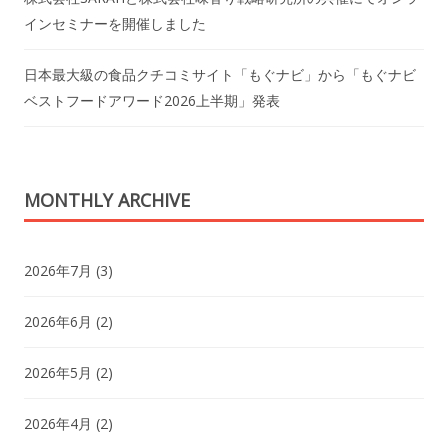
インセミナーを開催しました
日本最大級の食品クチコミサイト「もぐナビ」から「もぐナビ
ベストフードアワード2026上半期」発表
MONTHLY ARCHIVE
2026年7月
(3)
2026年6月
(2)
2026年5月
(2)
2026年4月
(2)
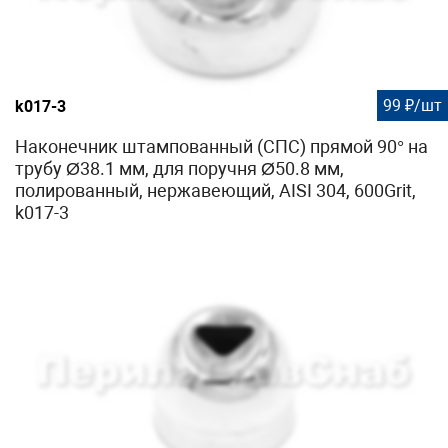
99 ₽/шт
k017-3
Наконечник штампованный (СПС) прямой 90° на
трубу Ø38.1 мм, для поручня Ø50.8 мм,
полированный, нержавеющий, AISI 304, 600Grit,
k017-3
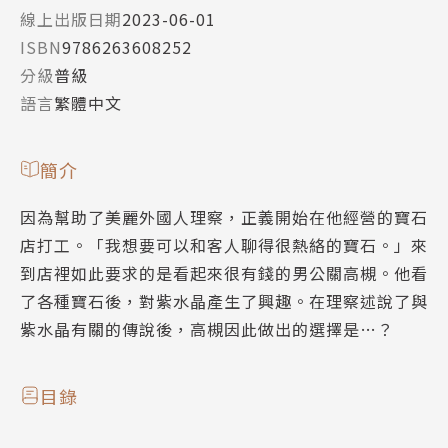
線上出版日期
2023-06-01
ISBN
9786263608252
分級
普級
語言
繁體中文
簡介
因為幫助了美麗外國人理察，正義開始在他經營的寶石
店打工。「我想要可以和客人聊得很熱絡的寶石。」來
到店裡如此要求的是看起來很有錢的男公關高槻。他看
了各種寶石後，對紫水晶產生了興趣。在理察述說了與
紫水晶有關的傳說後，高槻因此做出的選擇是…？
目錄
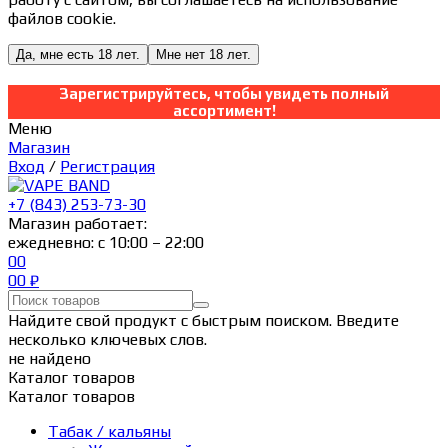
файлов cookie.
Да, мне есть 18 лет.
Мне нет 18 лет.
Зарегистрируйтесь, чтобы увидеть полный
ассортимент!
Меню
Магазин
Вход
/
Регистрация
+7 (843) 253-73-30
Магазин работает:
ежедневно: с 10:00 – 22:00
0
0
0
0
₽
Найдите свой продукт с быстрым поиском. Введите
несколько ключевых слов.
не найдено
Каталог товаров
Каталог товаров
Табак / кальяны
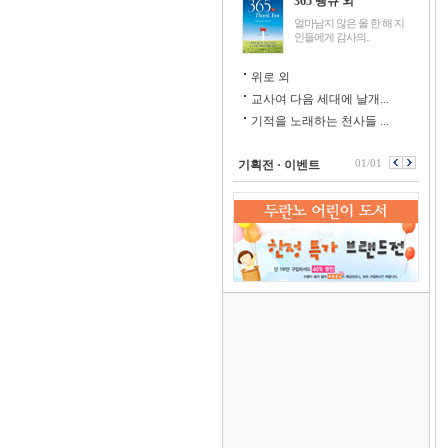
365 땡큐 외
얼마남지 않은 올 한 해 지
인들에게 감사의..
위로 외
교사여 다음 세대에 날개...
기적을 노래하는 천사들 ...
01/01
기획전 · 이벤트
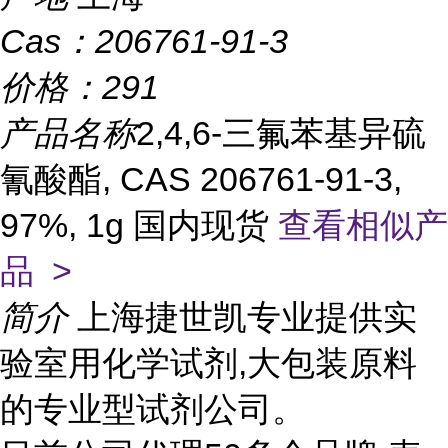
Cas：
206761-91-3
价格：
291
产品名称
2,4,6-三氟苯基异硫
氰酸酯, CAS 206761-91-3,
97%, 1g 国内现货
查看相似产
品 >
简介
上海捷世凯专业提供实
验室用化学试剂,大包装原料
的专业型试剂公司。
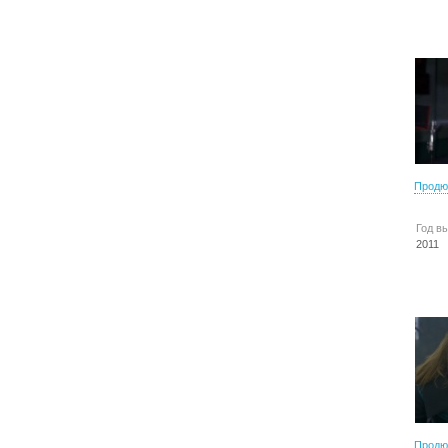
Продю
Год в
2011
Продю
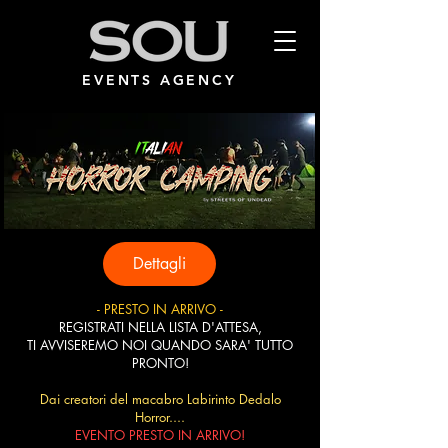
EVENTS AGENCY
Dettagli
- PRESTO IN ARRIVO -
REGISTRATI NELLA LISTA D'ATTESA,
TI AVVISEREMO NOI QUANDO SARA' TUTTO
PRONTO!
Dai creatori del macabro Labirinto Dedalo
Horror....
EVENTO PRESTO IN ARRIVO!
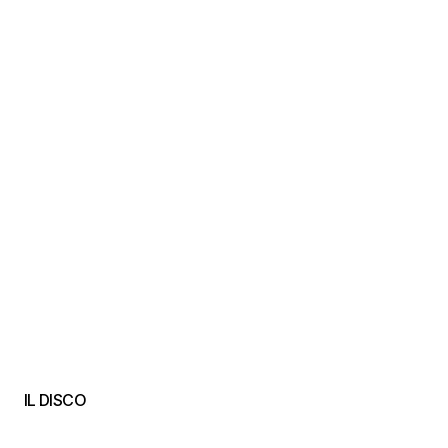
IL DISCO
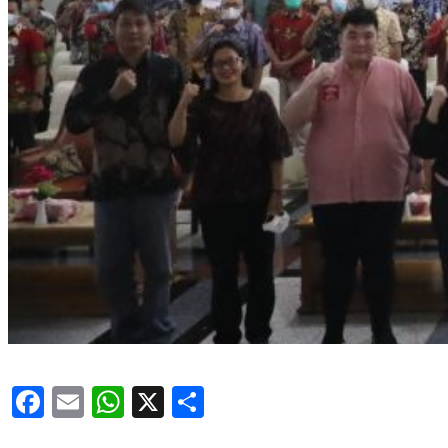
Facebook
Email
WhatsApp
X
Share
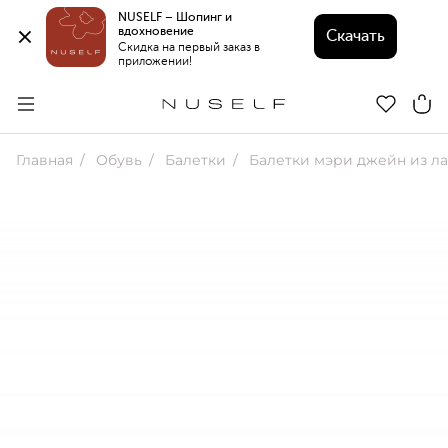
NUSELF – Шопинг и 
вдохновение 
Скачать
Скидка на первый заказ в 
приложении!
Главная
Обувь
Балетки
Балетки мэри джейн из лакиров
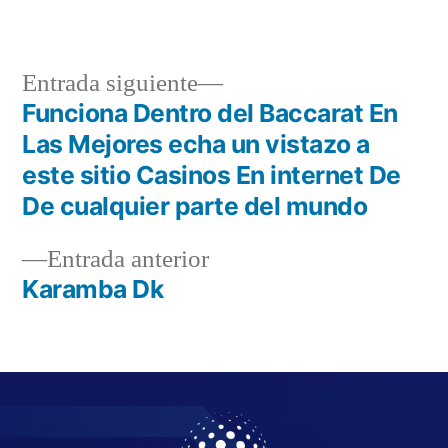
Entrada siguiente
Funciona Dentro del Baccarat En
Las Mejores echa un vistazo a
este sitio Casinos En internet De
De cualquier parte del mundo
Entrada anterior
Karamba Dk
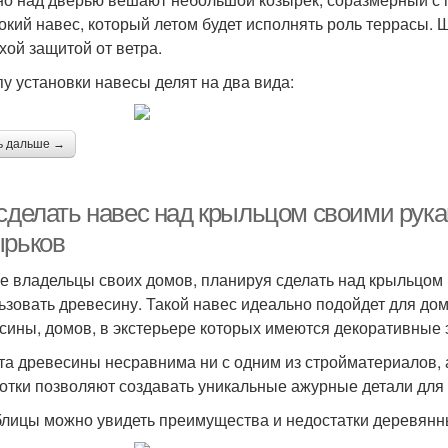
окий навес, который летом будет исполнять роль террасы.
хой защитой от ветра.
пу установки навесы делят на два вида:
ь дальше →
 сделать навес над крыльцом своими рук
ырьков
е владельцы своих домов, планируя сделать над крыльцом
ьзовать древесину. Такой навес идеально подойдет для дом
сины, домов, в экстерьере которых имеются декоративные 
та древесины несравнима ни с одним из стройматериалов,
отки позволяют создавать уникальные ажурные детали для
блицы можно увидеть преимущества и недостатки деревянн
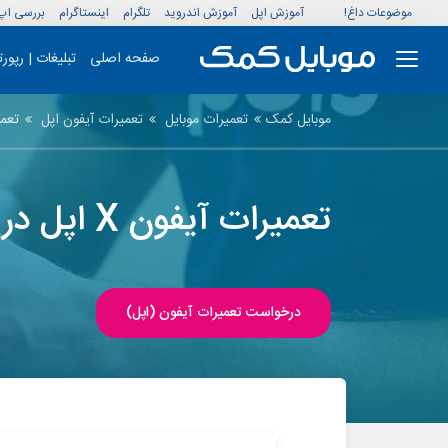
موضوعات داغ!
آموزش اپل
آموزش اندروید
تلگرام
اینستاگرام
بررسی اپ
صفحه اصلی
تبلیغات | رپور
موبایل کمک
تعمیرات موبایل
تعمیرات آیفون اپل
تعمی
تعمیرات آیفون X اپل در موبایل کمک
درخواست تعمیرات آیفون (اپل)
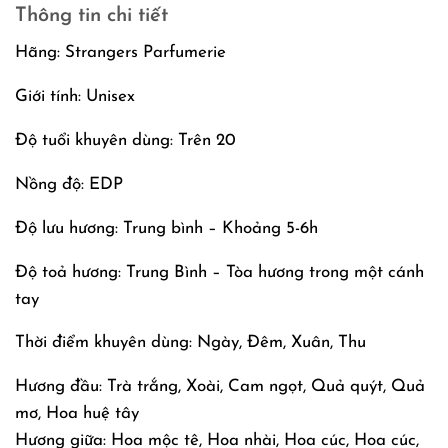
Thông tin chi tiết
Hãng: Strangers Parfumerie
Giới tính: Unisex
Độ tuổi khuyên dùng: Trên 20
Nồng độ: EDP
Độ lưu hương: Trung bình – Khoảng 5-6h
Độ toả hương: Trung Bình – Tòa hương trong một cánh
tay
Thời điểm khuyên dùng: Ngày, Đêm, Xuân, Thu
Hương đầu: Trà trắng, Xoài, Cam ngọt, Quả quýt, Quả
mơ, Hoa huệ tây
Hương giữa: Hoa mộc tê, Hoa nhài, Hoa cúc, Hoa cúc,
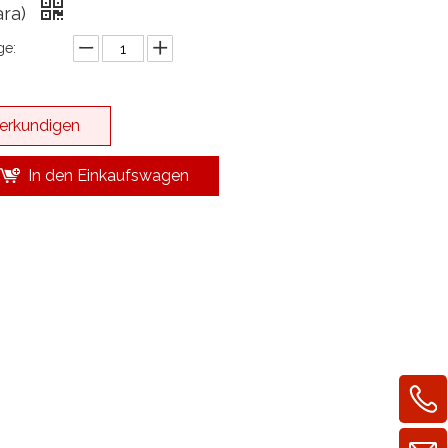
ra)
e:
erkundigen
In den Einkaufswagen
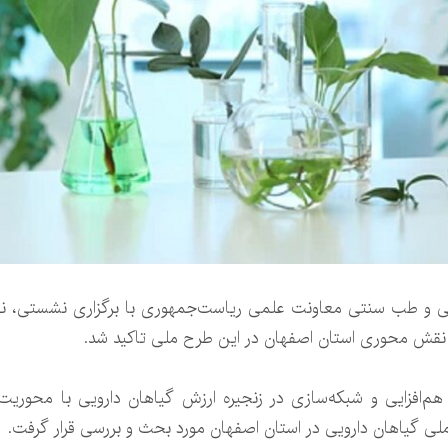
ی و طب سنتی معاونت علمی ریاست‌جمهوری با برگزاری نشستی، نقشه
ر نقش محوری استان اصفهان در این طرح ملی تاکید شد.
‌افزایی و شبکه‌سازی در زنجیره ارزش گیاهان دارویی با محوری
ملی گیاهان دارویی در استان اصفهان مورد بحث و بررسی قرار گرفت.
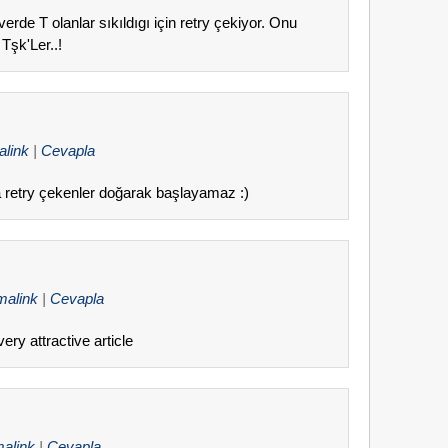
rde T olanlar sıkıldıgı için retry çekiyor. Onu
 Tşk'Ler..!
alink
|
Cevapla
retry çekenler doğarak başlayamaz :)
malink
|
Cevapla
ery attractive article
malink
|
Cevapla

* * *

__EXERCISE DIRECTIONS__: Reproduce all of the text in the data above word for word, leaving out the pictures.

__TASK SOLUTION__:
インセミナーを開催しました
日本最大級の食品クチコミサイト「もぐナビ」から「もぐナビ
ベストフードアワード2026上半期」発表
MONTHLY ARCHIVE
2026年7月
(3)
2026年6月
(2)
2026年5月
(2)
2026年4月
(2)
99 ₽/шт
k017-3
Наконечник штампованный (СПС) прямой 90° на
трубу Ø38.1 мм, для поручня Ø50.8 мм,
полированный, нержавеющий, AISI 304, 600Grit,
k017-3
線上出版日期
2023-06-01
ISBN
9786263608252
分級
普級
語言
繁體中文
簡介
因為幫助了美麗外國人理察，正義開始在他經營的寶石
店打工。「我想要可以和客人聊得很熱絡的寶石。」來
到店裡如此要求的是看起來很有錢的男公關高槻。他看
了各種寶石後，對紫水晶產生了興趣。在理察述說了與
紫水晶有關的傳說後，高槻因此做出的選擇是…？
目錄
файлов cookie.
Да, мне есть 18 лет.
Мне нет 18 лет.
Зарегистрируйтесь, чтобы увидеть полный
ассортимент!
Меню
Магазин
Вход
/
Регистрация
+7 (843) 253-73-30
Магазин работает:
ежедневно: с 10:00 – 22:00
0
0
0
0
₽
Найдите свой продукт с быстрым поиском. Введите
несколько ключевых слов.
не найдено
Каталог товаров
Каталог товаров
Табак / кальяны
365 땡큐 외
얼마남지 않은 올 한 해 지
인들에게 감사의..
위로 외
교사여 다음 세대에 날개...
기적을 노래하는 천사들 ...
01/01
기획전 · 이벤트
Cas：
206761-91-3
价格：
291
产品名称
2,4,6-三氟苯基异硫
氰酸酯, CAS 206761-91-3,
97%, 1g 国内现货
查看相似产
品 >
简介
上海捷世凯专业提供实
验室用化学试剂,大包装原料
的专业型试剂公司。
Продю
Год в
2011
Продю
EVENTS AGENCY
Dettagli
- PRESTO IN ARRIVO -
REGISTRATI NELLA LISTA D'ATTESA,
TI AVVISEREMO NOI QUANDO SARA' TUTTO
PRONTO!
Dai creatori del macabro Labirinto Dedalo
Horror....
EVENTO PRESTO IN ARRIVO!
IL DISCO
Facebook
Email
WhatsApp
X
Share
NUSELF – Шопинг и 
вдохновение 
Скачать
Скидка на первый заказ в 
приложении!
Главная
Обувь
Балетки
Балетки мэри джейн из лакиров
Entrada siguiente
Funciona Dentro del Baccarat En
Las Mejores echa un vistazo a
este sitio Casinos En internet De
De cualquier parte del mundo
Entrada anterior
Karamba Dk
окий навес, который летом будет исполнять роль террасы.
хой защитой от ветра.
пу установки навесы делят на два вида:
ь дальше →
 сделать навес над крыльцом своими рук
ырьков
е владельцы своих домов, планируя сделать над крыльцом
ьзовать древесину. Такой навес идеально подойдет для дом
сины, домов, в экстерьере которых имеются декоративные 
та древесины несравнима ни с одним из стройматериалов,
отки позволяют создавать уникальные ажурные детали для
блицы можно увидеть преимущества и недостатки деревянн
موضوعات داغ!
آموزش اپل
آموزش اندروید
تلگرام
اینستاگرام
بررسی اپ
صفحه اصلی
تبلیغات | رپور
موبایل کمک
تعمیرات موبایل
تعمیرات آیفون اپل
تعمی
تعمیرات آیفون X اپل در موبایل کمک
درخواست تعمیرات آیفون (اپل)
Thông tin chi tiết
Hãng: Strangers Parfumerie
Giới tính: Unisex
Độ tuổi khuyên dùng: Trên 20
Nồng độ: EDP
Độ lưu hương: Trung bình – Khoảng 5-6h
Độ toả hương: Trung Bình – Tòa hương trong một cánh
tay
Thời điểm khuyên dùng: Ngày, Đêm, Xuân, Thu
Hương đầu: Trà trắng, Xoài, Cam ngọt, Quả quýt, Quả
mơ, Hoa huệ tây
Hương giữa: Hoa mộc tê, Hoa nhài, Hoa cúc, Hoa cúc,
ra)
e:
erkundigen
In den Einkaufswagen
ی و طب سنتی معاونت علمی ریاست‌جمهوری با برگزاری نشستی، نقشه
ر نقش محوری استان اصفهان در این طرح ملی تاکید شد.
‌افزایی و شبکه‌سازی در زنجیره ارزش گیاهان دارویی با محوری
ملی گیاهان دارویی در استان اصفهان مورد بحث و بررسی قرار گرفت.
rde T olanlar sıkıldıgı için retry çekiyor. Onu
 Tşk'Ler..!
alink
|
Cevapla
retry çekenler doğarak başlayamaz :)
malink
|
Cevapla
ery attractive article
malink
|
Cevapla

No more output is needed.